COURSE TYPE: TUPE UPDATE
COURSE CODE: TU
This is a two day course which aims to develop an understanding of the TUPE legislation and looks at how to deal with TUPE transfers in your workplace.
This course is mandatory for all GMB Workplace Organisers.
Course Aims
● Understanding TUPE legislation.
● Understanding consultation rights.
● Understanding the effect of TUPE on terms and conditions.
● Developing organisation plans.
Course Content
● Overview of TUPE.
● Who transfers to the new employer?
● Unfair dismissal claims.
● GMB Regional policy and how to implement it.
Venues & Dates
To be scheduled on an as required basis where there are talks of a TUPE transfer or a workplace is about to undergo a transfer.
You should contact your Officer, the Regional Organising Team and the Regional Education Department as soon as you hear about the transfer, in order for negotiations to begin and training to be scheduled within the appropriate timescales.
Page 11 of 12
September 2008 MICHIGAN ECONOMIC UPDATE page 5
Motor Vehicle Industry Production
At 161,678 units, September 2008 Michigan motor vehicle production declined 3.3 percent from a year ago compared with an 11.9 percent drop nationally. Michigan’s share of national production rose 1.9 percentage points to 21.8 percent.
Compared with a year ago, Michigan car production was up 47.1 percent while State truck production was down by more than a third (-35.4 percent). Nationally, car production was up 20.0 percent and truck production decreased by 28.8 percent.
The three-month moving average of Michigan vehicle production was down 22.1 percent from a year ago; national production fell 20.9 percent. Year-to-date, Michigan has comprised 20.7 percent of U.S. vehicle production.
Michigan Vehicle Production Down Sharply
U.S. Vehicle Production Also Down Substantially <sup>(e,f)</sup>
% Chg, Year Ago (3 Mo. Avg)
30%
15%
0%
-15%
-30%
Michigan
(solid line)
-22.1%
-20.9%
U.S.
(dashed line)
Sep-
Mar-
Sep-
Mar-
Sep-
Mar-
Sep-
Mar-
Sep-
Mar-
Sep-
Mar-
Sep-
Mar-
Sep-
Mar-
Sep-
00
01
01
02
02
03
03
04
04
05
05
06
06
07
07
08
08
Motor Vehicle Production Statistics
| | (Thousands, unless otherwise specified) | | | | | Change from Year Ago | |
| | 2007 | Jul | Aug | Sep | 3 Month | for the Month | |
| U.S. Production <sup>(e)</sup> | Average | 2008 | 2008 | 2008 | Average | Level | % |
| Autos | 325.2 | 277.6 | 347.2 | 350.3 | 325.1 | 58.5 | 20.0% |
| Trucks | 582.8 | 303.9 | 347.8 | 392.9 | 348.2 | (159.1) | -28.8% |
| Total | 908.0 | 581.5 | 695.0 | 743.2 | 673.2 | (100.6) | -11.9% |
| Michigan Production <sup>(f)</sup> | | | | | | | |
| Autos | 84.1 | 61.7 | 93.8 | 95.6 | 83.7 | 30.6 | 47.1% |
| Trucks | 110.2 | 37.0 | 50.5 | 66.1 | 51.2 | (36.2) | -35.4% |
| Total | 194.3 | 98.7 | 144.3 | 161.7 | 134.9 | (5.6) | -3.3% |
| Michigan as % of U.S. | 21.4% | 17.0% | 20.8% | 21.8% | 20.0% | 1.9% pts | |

* * * * * * *

REQUIRED ACTION:
Please restate word for word only the lines from the one with "the Month | |" through the final line of the listing above, both of them included.

WRITTEN ANSWER:
| | 2007 | Jul | Aug | Sep | 3 Month | for the Month | |
| U.S. Production <sup>(e)</sup> | Average | 2008 | 2008 | 2008 | Average | Level | % |
| Autos | 325.2 | 277.6 | 347.2 | 350.3 | 325.1 | 58.5 | 20.0% |
| Trucks | 582.8 | 303.9 | 347.8 | 392.9 | 348.2 | (159.1) | -28.8% |
| Total | 908.0 | 581.5 | 695.0 | 743.2 | 673.2 | (100.6) | -11.9% |
| Michigan Production <sup>(f)</sup> | | | | | | | |
| Autos | 84.1 | 61.7 | 93.8 | 95.6 | 83.7 | 30.6 | 47.1% |
| Trucks | 110.2 | 37.0 | 50.5 | 66.1 | 51.2 | (36.2) | -35.4% |
| Total | 194.3 | 98.7 | 144.3 | 161.7 | 134.9 | (5.6) | -3.3% |
| Michigan as % of U.S. | 21.4% | 17.0% | 20.8% | 21.8% | 20.0% | 1.9% pts | |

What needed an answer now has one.